Droughts have affected more than 3m people since 1980 and less than 5% of the country’s cultivated land is irrigated. A serious drought from 2002 to 2003 cost an estimated 35% of national crop production, at a value of almost $50m. Production of peanuts, the country’s primary crop, decreased during the period by 70%, putting food security at risk.
“Here the question of weather is real,” says Ndiaye. “We have years with lots of rain and then years with hardly any. Risk is something we live with.”
To try to lessen the destruction caused by climate change, the bank started working with the government in 1994 to create three funds that helped the bank to continue supporting farmers during climate emergencies.
The “calamity fund” was created to provide disaster relief to borrowing farmers, primarily by waiving the bank’s loans.
The “bonus fund” subsidises lending rates by compensating the bank for the difference between the market rate and the mandated 7.5% charged to borrowers. And the “guarantee fund” reduces the lending risk by compensating the bank for up to 75% of agriculture (50% of livestock) on loan default.

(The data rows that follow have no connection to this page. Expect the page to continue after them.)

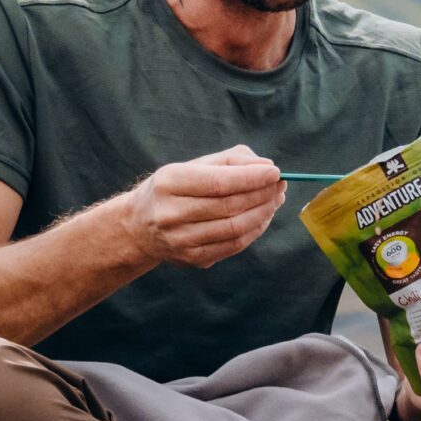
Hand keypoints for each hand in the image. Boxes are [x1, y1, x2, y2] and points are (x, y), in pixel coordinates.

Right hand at [121, 146, 284, 269]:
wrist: (139, 226)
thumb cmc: (174, 189)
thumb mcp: (192, 166)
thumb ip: (231, 161)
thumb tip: (267, 168)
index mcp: (169, 183)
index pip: (218, 182)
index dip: (251, 178)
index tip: (276, 172)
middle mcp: (170, 214)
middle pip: (230, 206)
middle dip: (262, 194)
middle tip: (280, 185)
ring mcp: (181, 241)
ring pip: (235, 229)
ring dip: (263, 213)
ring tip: (275, 199)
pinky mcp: (192, 259)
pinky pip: (234, 246)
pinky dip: (255, 230)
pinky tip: (262, 216)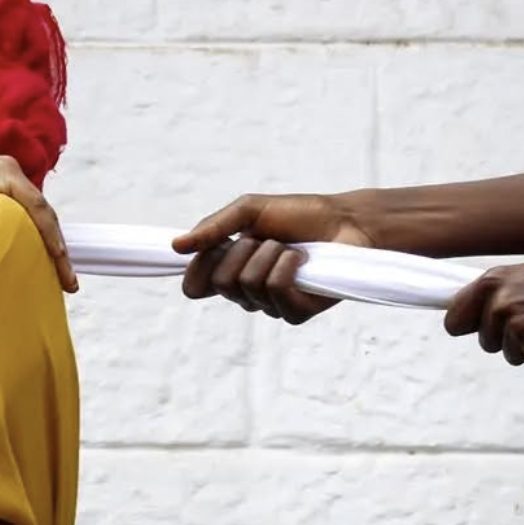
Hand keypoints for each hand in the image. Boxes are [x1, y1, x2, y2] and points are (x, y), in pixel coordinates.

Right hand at [0, 151, 77, 292]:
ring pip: (44, 215)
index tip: (57, 280)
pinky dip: (48, 231)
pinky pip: (35, 207)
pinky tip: (56, 252)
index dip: (48, 249)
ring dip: (58, 248)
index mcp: (1, 187)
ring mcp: (9, 172)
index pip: (34, 221)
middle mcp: (9, 176)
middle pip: (43, 220)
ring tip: (65, 277)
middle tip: (69, 284)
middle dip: (59, 255)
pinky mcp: (5, 174)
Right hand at [170, 192, 374, 323]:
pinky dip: (287, 266)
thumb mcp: (249, 211)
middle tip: (265, 239)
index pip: (195, 286)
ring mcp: (270, 305)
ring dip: (269, 254)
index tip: (205, 248)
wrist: (346, 222)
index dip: (196, 270)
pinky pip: (275, 291)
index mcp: (231, 270)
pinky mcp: (296, 313)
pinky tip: (302, 260)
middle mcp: (247, 293)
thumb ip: (213, 228)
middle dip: (242, 251)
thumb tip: (177, 245)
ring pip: (248, 285)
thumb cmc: (299, 216)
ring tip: (289, 247)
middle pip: (221, 283)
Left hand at [444, 259, 523, 371]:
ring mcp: (518, 327)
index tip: (480, 328)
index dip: (468, 327)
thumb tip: (467, 314)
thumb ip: (496, 294)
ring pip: (509, 354)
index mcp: (492, 282)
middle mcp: (499, 304)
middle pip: (485, 341)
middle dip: (508, 338)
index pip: (454, 319)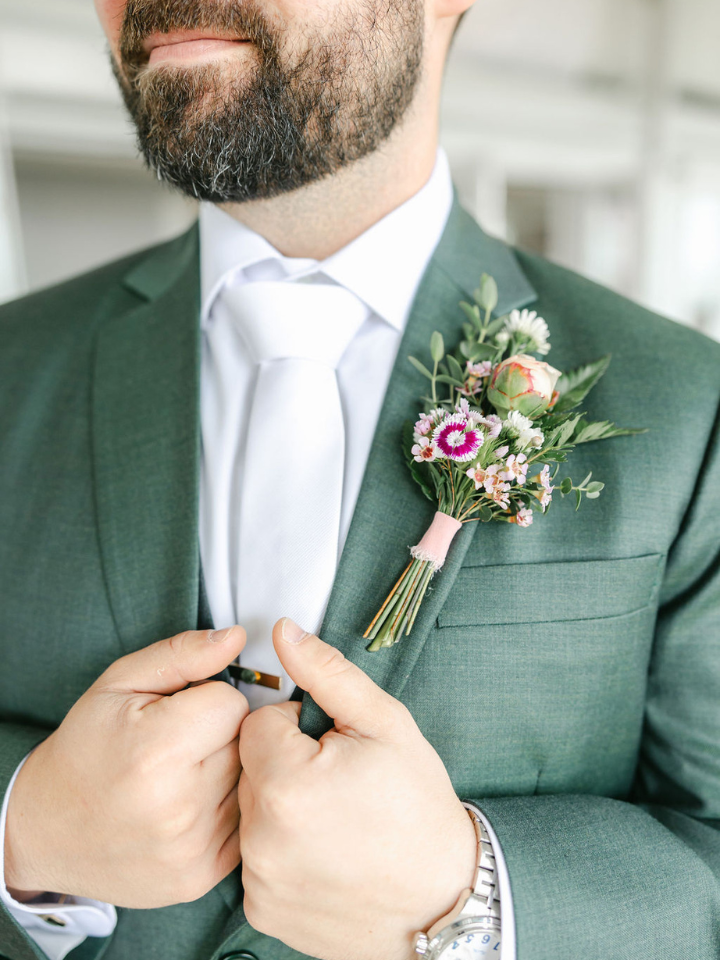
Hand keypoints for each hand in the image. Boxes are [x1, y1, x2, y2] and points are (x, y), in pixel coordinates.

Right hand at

In 2013 the commitment was renewed and $6m was budgeted for the three funds.
Ndiaye says that La Banque Agricole is also working with several partners to guarantee loans including the Johannesburg-based African Risk Capacity and the Dakar-based Compagnie Nationale d’Assurance Agricole du Sénégal. The bank has a partnership with the African Development Bank (AfDB), for example, where the multilateral lender takes 80% of the risk on certain loans.
In 2020, the bank also became accredited at the Green Climate Fund, a global initiative to support the environment.
Ndiaye says that the next major steps for the bank are to use digital means to boost financial inclusion and target hard-to-reach rural workers.
“We are near the end of our strategic 2018-22 plan and for the next steps we will look at the question of digital transformation,” Ndiaye says.
While La Banque Agricole is currently only operational in Senegal, the medium-term plan is also to expand to neighbouring Guinea and The Gambia, he adds.